第31回ポリマー材料フォーラム(31PMF)報告

31PMF 運営委員長 魚津 吉弘

 第31回ポリマー材料フォーラム(PMF)がタワーホール船堀で、11月 15、16日の2日間にわたって開催されました。2022年もCOVID-19(コロナ)が大きく日常生活に影響を及ぼし、年初より2度の蔓延防止措置が発令され、在宅勤務や授業・講演会・展示会のオンライン開催が奨励される状況が続きました。ただ、開催方式を最終決定したゴールデンウィーク明けには、第6波の山を越えるとともに重症化リスクの少ないオミクロン株への変異に伴い、スポーツや音楽イベントなどの制限緩和が進みつつありました。今後、蔓延がある程度進んでも行動制限は出ないであろうという予想のもと、当初の予定通りPMFの対面での開催に踏み切りました。
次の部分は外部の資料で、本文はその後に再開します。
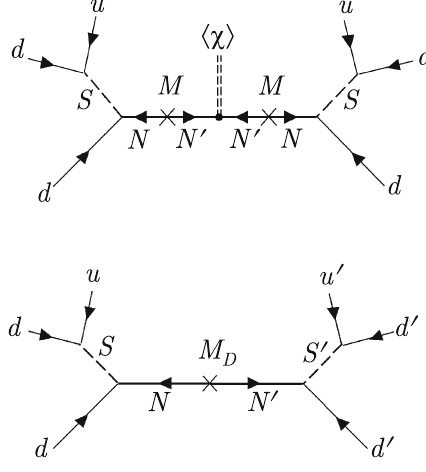
Fig. 4 The upper diagram with M D being the Dirac mass of heavy fermions generates n – ˜ n mixing after inserting the B − L symmetry breaking VEV (cid:5) χ (cid:6) . The lower diagram with twin mirror quarks u (cid:3) , d (cid:3) , connected to N (cid:3) , induces (without insertion of χ field) n – ˜ n (cid:3) mixing which conserves the combination of charges ¯ Q = ( B − L ) − ( B (cid:3) − L (cid:3)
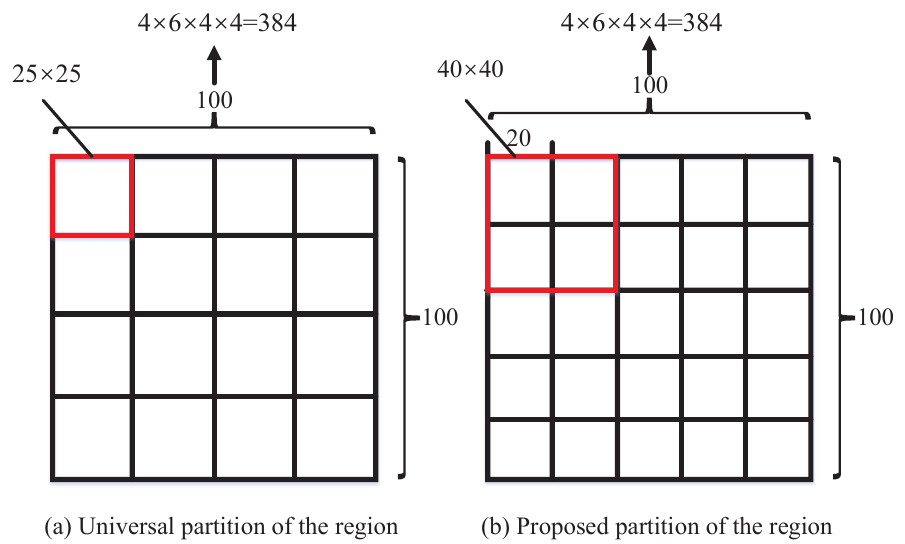
Figure 5. Partition of the neighborhood of a certain pixel.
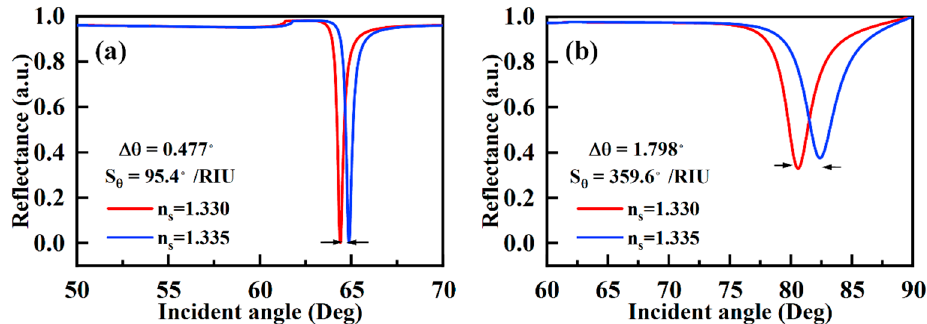
Figure 2. Reflectance variation under different incident angle for ( a ) SPR sensor with 40 nm Al film, ( b ) SPR sensor with the bimetallic layer of 40 nm Al and 22 nm Ni.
 さて、今回のPMFは「激動する社会。変革を支えるポリマー材料」を主題としました。コロナの影響やロシアのウクライナ侵攻など、世界はますます激動のさなかにあります。このような社会において、たとえば医療においてはコロナウイルスへのmRNAワクチン等の新ワクチンの適用、流通システムではドローンの適用など、多くの変革が起きています。それらの変革においても、直接的に多くのポリマー材料が適用されています。また、ポリマー材料は、日常製品から最先端分野の製品まで幅広く用いられ、日常生活の支えとなっています。本フォーラムを通して産官学の研究者/技術者にポリマー材料に関し大いに議論していただきたいという思いで本主題とした次第です。 本年度も、例年と同様に四つのセッションに分かれて実施しました。ポスター会場では、Aセッション「ライフサイエンス・環境材料」46件、Bセッション「電気・光・情報・エネルギー関連分野」28件、Cセッション「高性能・高機能材料」 64件、Dセッション「ポリマー材料の設計・合成・加工・解析」 53件の合計191件のポスター発表が行われました。また、講演会場では各セッション8件ずつ、計32件の招待講演が実施されました。企業、大学、研究機関からバランス良く発表され、各ポスター・各招待講演で活発な質疑が交わされました。 そして、ポスター発表の中から厳正な審査の結果、合計15件の優秀ポスター賞が選出されました。今回のPMFポスター賞受賞者は「高分子」2023年2月号にて発表されるほか、次回の高分子学会年次大会にて高分子学会長より表彰され、楯が授与される予定となっています。審査の詳細については審査委員長からの報告をご参照いただきたいですが、受賞された発表を改めて眺めて見ると、15件中9件が企業による受賞ですべて応用開発に関するものになっており、PMFの特徴がよくあらわれていると感じております。一方で、数多くの発表を審査していただいた審査員の方々には、かなりの負担を強いることになりました。そのような状況の中でも厳正な審査を粛々と進めていただいたこと、改めて感謝しております。以上の通常の発表に加えて、昨今のPMFで好評を博してきました特別企画も実施しました。1日目の 15日には企業がどんな研究開発をしているかを紹介する学生向けのキャリアブース8件、大学研究室の研究内容を紹介する研究室紹介ブース18件、年次大会ポスター賞受賞者のポスター38件を行いました。2日目の16日には、昼休み時間にランチミーティングと銘うって講演会を開催しました。60名以上の方に参加していただいたのですが、午前中の招待講演が延び時間がタイトとなってしまいました。今後行う場合は昼時間の延長などの工夫が必要と感じております。今回はコロナの影響を受け、懇親会は行わず名刺交換会を開催しましたが、参加者は60名にとどまりました。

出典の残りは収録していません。